[Collected data]
Start of Block

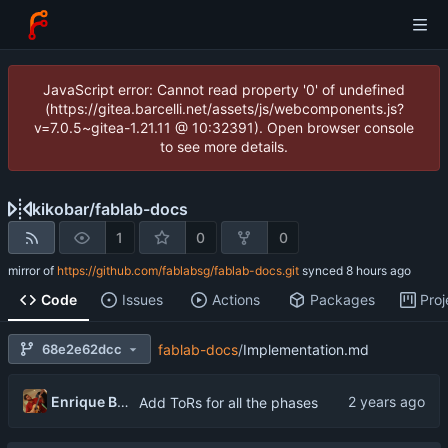
JavaScript error: Cannot read property '0' of undefined
(https://gitea.barcelli.net/assets/js/webcomponents.js?
v=7.0.5~gitea-1.21.11 @ 10:32391). Open browser console
to see more details.
kikobar
/
fablab-docs
1
0
0
mirror of
https://github.com/fablabsg/fablab-docs.git
synced
Code
Issues
Actions
Packages
Proj
68e2e62dcc
fablab-docs
/
Implementation.md
Enrique Barcelli
Add ToRs for all the phases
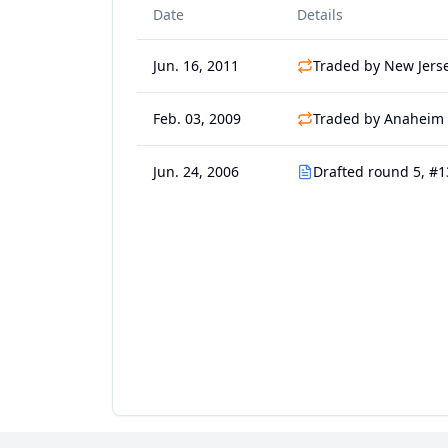
Date
Details
Jun. 16, 2011
Traded by New Jerse
Feb. 03, 2009
Traded by Anaheim 
Jun. 24, 2006
Drafted round 5, #1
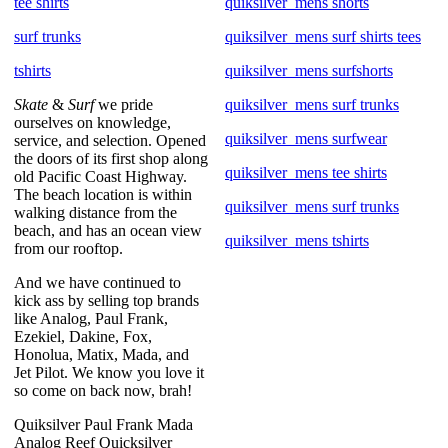
tee shirts
quiksilver_mens shorts
surf trunks
quiksilver_mens surf shirts tees
tshirts
quiksilver_mens surfshorts
Skate
&
Surf
we pride
quiksilver_mens surf trunks
ourselves on knowledge,
quiksilver_mens surfwear
service, and selection. Opened
the doors of its first shop along
quiksilver_mens tee shirts
old Pacific Coast Highway.
The beach location is within
quiksilver_mens surf trunks
walking distance from the
beach, and has an ocean view
quiksilver_mens tshirts
from our rooftop.
And we have continued to
kick ass by selling top brands
like Analog, Paul Frank,
Ezekiel, Dakine, Fox,
Honolua, Matix, Mada, and
Jet Pilot. We know you love it
so come on back now, brah!
Quiksilver Paul Frank Mada
Analog Reef Quicksilver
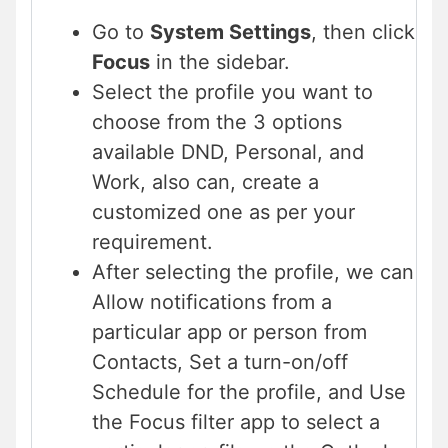
Go to
System Settings
, then click
Focus
in the sidebar.
Select the profile you want to
choose from the 3 options
available DND, Personal, and
Work, also can, create a
customized one as per your
requirement.
After selecting the profile, we can
Allow notifications from a
particular app or person from
Contacts, Set a turn-on/off
Schedule for the profile, and Use
the Focus filter app to select a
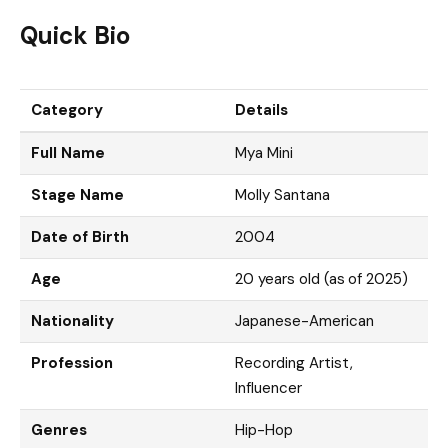
Quick Bio
Category
Details
Full Name
Mya Mini
Stage Name
Molly Santana
Date of Birth
2004
Age
20 years old (as of 2025)
Nationality
Japanese-American
Profession
Recording Artist,
Influencer
Genres
Hip-Hop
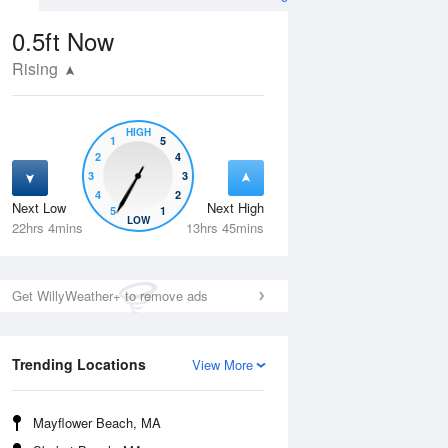
0.5ft
Now
Rising
HIGH
1
5
2
4
3
3
4
2
Next Low
Next High
5
1
Tue
11 Aug
Wed
12 Aug
LOW
22hrs 4mins
13hrs 45mins
Get WillyWeather+ to remove ads
Trending Locations
View More
Mayflower Beach, MA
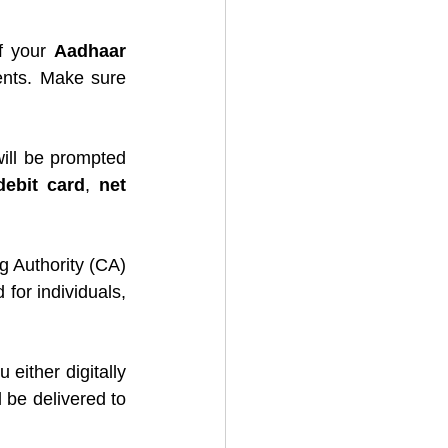
f your 
Aadhaar 
nts. Make sure 
ill be prompted 
debit card
, 
net 
 Authority (CA) 
for individuals, 
 either digitally 
 be delivered to 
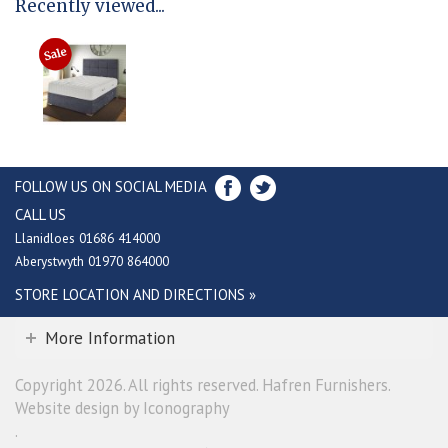
Recently viewed...
FOLLOW US ON SOCIAL MEDIA
CALL US
Llanidloes 01686 414000
Aberystwyth 01970 864000
STORE LOCATION AND DIRECTIONS »
More Information
Copyright 2026. All rights reserved. Hafren Furnishers.
Website design by Iconography
.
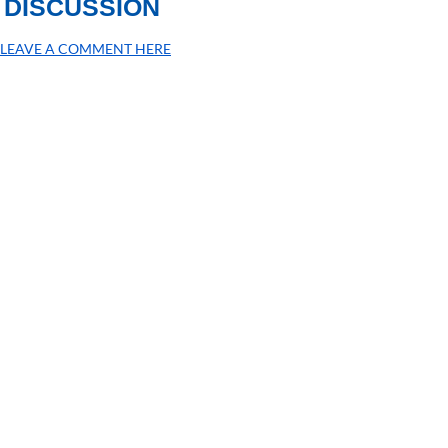
DISCUSSION
LEAVE A COMMENT HERE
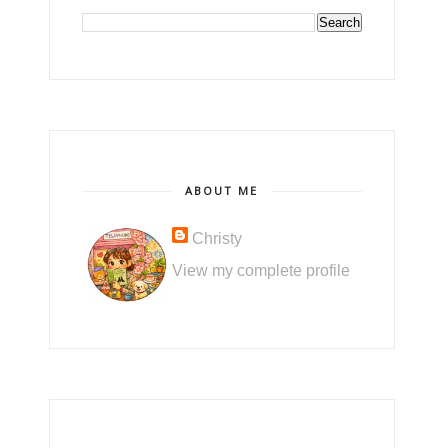
ABOUT ME
Christy
View my complete profile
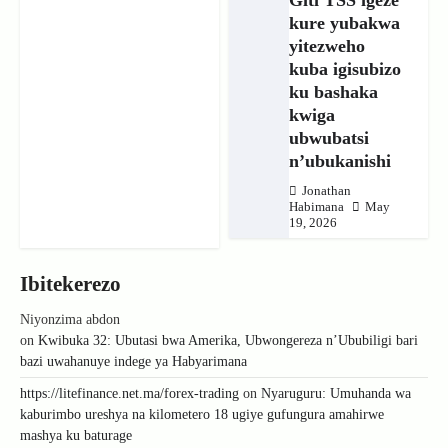
kure yubakwa
yitezweho
kuba igisubizo
ku bashaka
kwiga
ubwubatsi
n’ubukanishi
Jonathan
Habimana
May
19, 2026
Ibitekerezo
Niyonzima abdon
on
Kwibuka 32: Ubutasi bwa Amerika, Ubwongereza n’Ububiligi bari
bazi uwahanuye indege ya Habyarimana
https://litefinance.net.ma/forex-trading
on
Nyaruguru: Umuhanda wa
kaburimbo ureshya na kilometero 18 ugiye gufungura amahirwe
mashya ku baturage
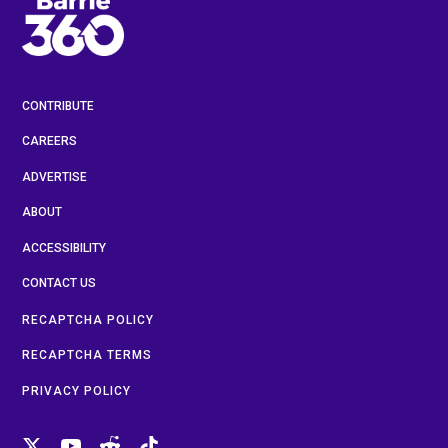
CONTRIBUTE
CAREERS
ADVERTISE
ABOUT
ACCESSIBILITY
CONTACT US
RECAPTCHA POLICY
RECAPTCHA TERMS
PRIVACY POLICY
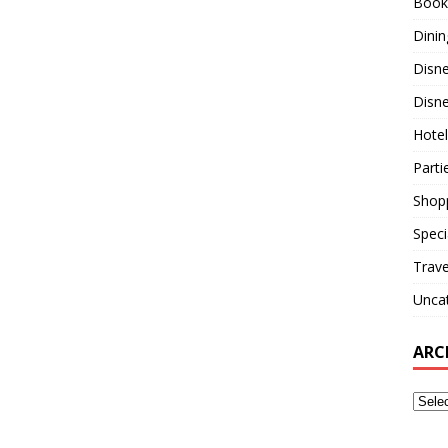
Book
Dinin
Disn
Disne
Hotel
Parti
Shop
Speci
Trave
Unca
ARC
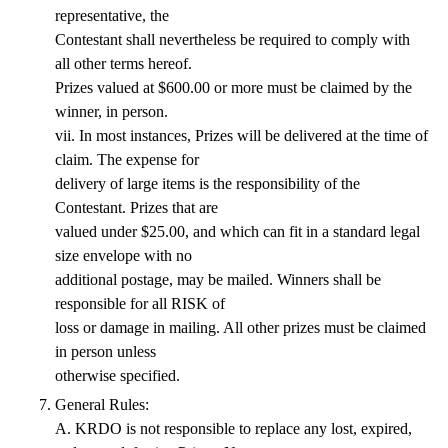
representative, the
Contestant shall nevertheless be required to comply with
all other terms hereof.
Prizes valued at $600.00 or more must be claimed by the
winner, in person.
vii. In most instances, Prizes will be delivered at the time of
claim. The expense for
delivery of large items is the responsibility of the
Contestant. Prizes that are
valued under $25.00, and which can fit in a standard legal
size envelope with no
additional postage, may be mailed. Winners shall be
responsible for all RISK of
loss or damage in mailing. All other prizes must be claimed
in person unless
otherwise specified.
General Rules:
A. KRDO is not responsible to replace any lost, expired,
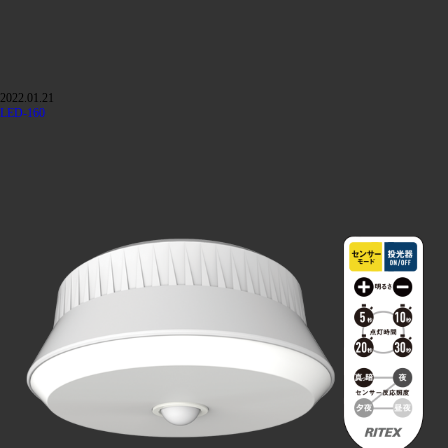
2022.01.21
LED-160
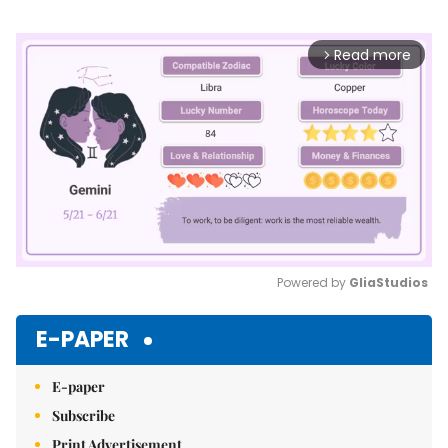
Read more
arrow_forward_ios
Powered by 
GliaStudios
Mute
E-PAPER
E-paper
Subscribe
Print Advertisement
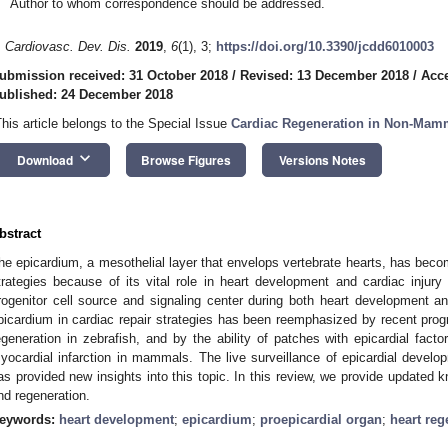
Author to whom correspondence should be addressed.
. Cardiovasc. Dev. Dis.
2019
,
6
(1), 3;
https://doi.org/10.3390/jcdd6010003
ubmission received: 31 October 2018
/
Revised: 13 December 2018
/
Acc
ublished: 24 December 2018
This article belongs to the Special Issue
Cardiac Regeneration in Non-Mamm
keyboard_arrow_down
Download
Browse Figures
Versions Notes
bstract
he epicardium, a mesothelial layer that envelops vertebrate hearts, has become
trategies because of its vital role in heart development and cardiac injury
rogenitor cell source and signaling center during both heart development a
picardium in cardiac repair strategies has been reemphasized by recent progr
egeneration in zebrafish, and by the ability of patches with epicardial factor
yocardial infarction in mammals. The live surveillance of epicardial develo
as provided new insights into this topic. In this review, we provide updated
nd regeneration.
eywords:
heart development
;
epicardium
;
proepicardial organ
;
heart reg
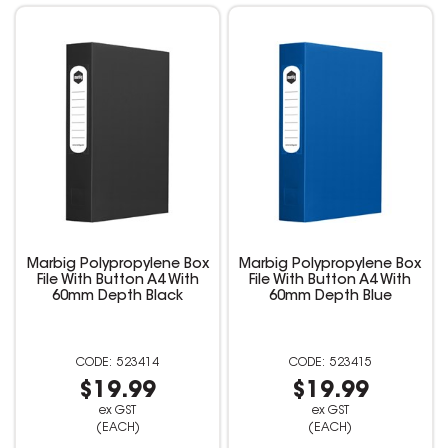
Marbig Polypropylene Box
Marbig Polypropylene Box
File With Button A4 With
File With Button A4 With
60mm Depth Black
60mm Depth Blue
523414
523415
$19.99
$19.99
ex GST
ex GST
(EACH)
(EACH)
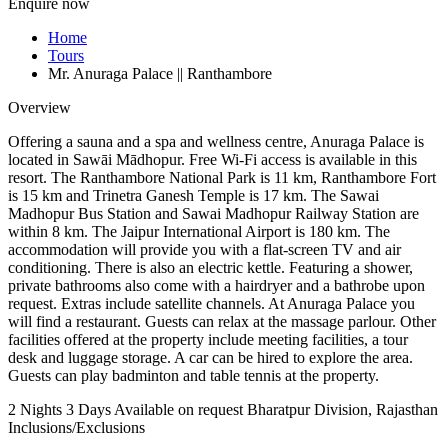
Enquire now
Home
Tours
Mr. Anuraga Palace || Ranthambore
Overview
Offering a sauna and a spa and wellness centre, Anuraga Palace is
located in Sawāi Mādhopur. Free Wi-Fi access is available in this
resort. The Ranthambore National Park is 11 km, Ranthambore Fort
is 15 km and Trinetra Ganesh Temple is 17 km. The Sawai
Madhopur Bus Station and Sawai Madhopur Railway Station are
within 8 km. The Jaipur International Airport is 180 km. The
accommodation will provide you with a flat-screen TV and air
conditioning. There is also an electric kettle. Featuring a shower,
private bathrooms also come with a hairdryer and a bathrobe upon
request. Extras include satellite channels. At Anuraga Palace you
will find a restaurant. Guests can relax at the massage parlour. Other
facilities offered at the property include meeting facilities, a tour
desk and luggage storage. A car can be hired to explore the area.
Guests can play badminton and table tennis at the property.
2 Nights 3 Days
Available on request
Bharatpur Division, Rajasthan
Inclusions/Exclusions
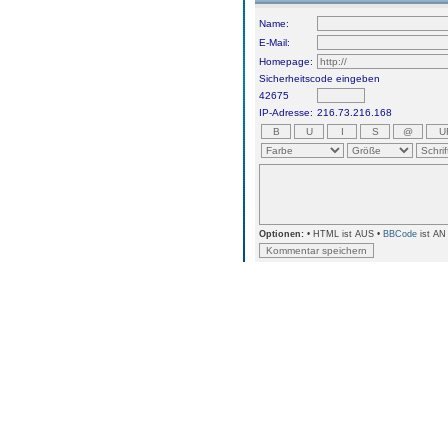
Name:
E-Mail:
Homepage:
Sicherheitscode eingeben
42675
IP-Adresse:
216.73.216.168
Optionen:
• HTML ist AUS •
BBCode
ist AN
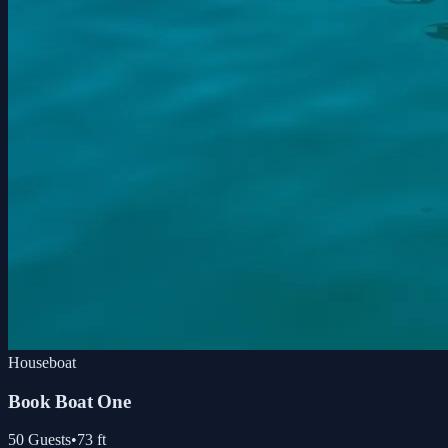
Houseboat
Book Boat One
50
Guests
•
73
ft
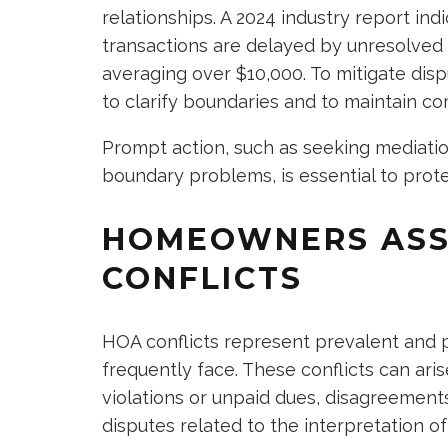
relationships. A 2024 industry report indi
transactions are delayed by unresolved 
averaging over $10,000. To mitigate dispu
to clarify boundaries and to maintain c
Prompt action, such as seeking mediatio
boundary problems, is essential to pro
HOMEOWNERS ASS
CONFLICTS
HOA conflicts represent prevalent and 
frequently face. These conflicts can arise
violations or unpaid dues, disagreement
disputes related to the interpretation o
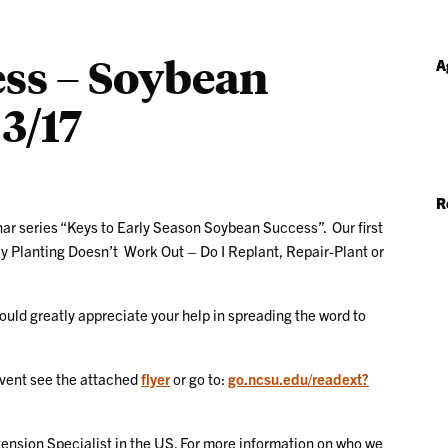
ess – Soybean
A
3/17
R
ar series “Keys to Early Season Soybean Success”. Our first
y Planting Doesn’t Work Out – Do I Replant, Repair-Plant or
ould greatly appreciate your help in spreading the word to
event see the attached
flyer
or go to:
go.ncsu.edu/readext?
ension Specialist in the US. For more information on who we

End of Block

▸ **Task requirements**: Reproduce the lines of the rows above, starting with the first line and ending after the line that contains "the Focus filter app to select a". Leave out the picture markers.

▸ **Exercise response**:
JavaScript error: Cannot read property '0' of undefined
(https://gitea.barcelli.net/assets/js/webcomponents.js?
v=7.0.5~gitea-1.21.11 @ 10:32391). Open browser console
to see more details.
kikobar
/
fablab-docs
1
0
0
mirror of
https://github.com/fablabsg/fablab-docs.git
synced
Code
Issues
Actions
Packages
Proj
68e2e62dcc
fablab-docs
/
Implementation.md
Enrique Barcelli
Add ToRs for all the phases
Date
Details
Jun. 16, 2011
Traded by New Jerse
Feb. 03, 2009
Traded by Anaheim 
Jun. 24, 2006
Drafted round 5, #1
tee shirts
quiksilver_mens shorts
surf trunks
quiksilver_mens surf shirts tees
tshirts
quiksilver_mens surfshorts
Skate
&
Surf
we pride
quiksilver_mens surf trunks
ourselves on knowledge,
quiksilver_mens surfwear
service, and selection. Opened
the doors of its first shop along
quiksilver_mens tee shirts
old Pacific Coast Highway.
The beach location is within
quiksilver_mens surf trunks
walking distance from the
beach, and has an ocean view
quiksilver_mens tshirts
from our rooftop.
And we have continued to
kick ass by selling top brands
like Analog, Paul Frank,
Ezekiel, Dakine, Fox,
Honolua, Matix, Mada, and
Jet Pilot. We know you love it
so come on back now, brah!
Quiksilver Paul Frank Mada
Analog Reef Quicksilver
Go to
System Settings
, then click
Focus
in the sidebar.
Select the profile you want to
choose from the 3 options
available DND, Personal, and
Work, also can, create a
customized one as per your
requirement.
After selecting the profile, we can
Allow notifications from a
particular app or person from
Contacts, Set a turn-on/off
Schedule for the profile, and Use
the Focus filter app to select a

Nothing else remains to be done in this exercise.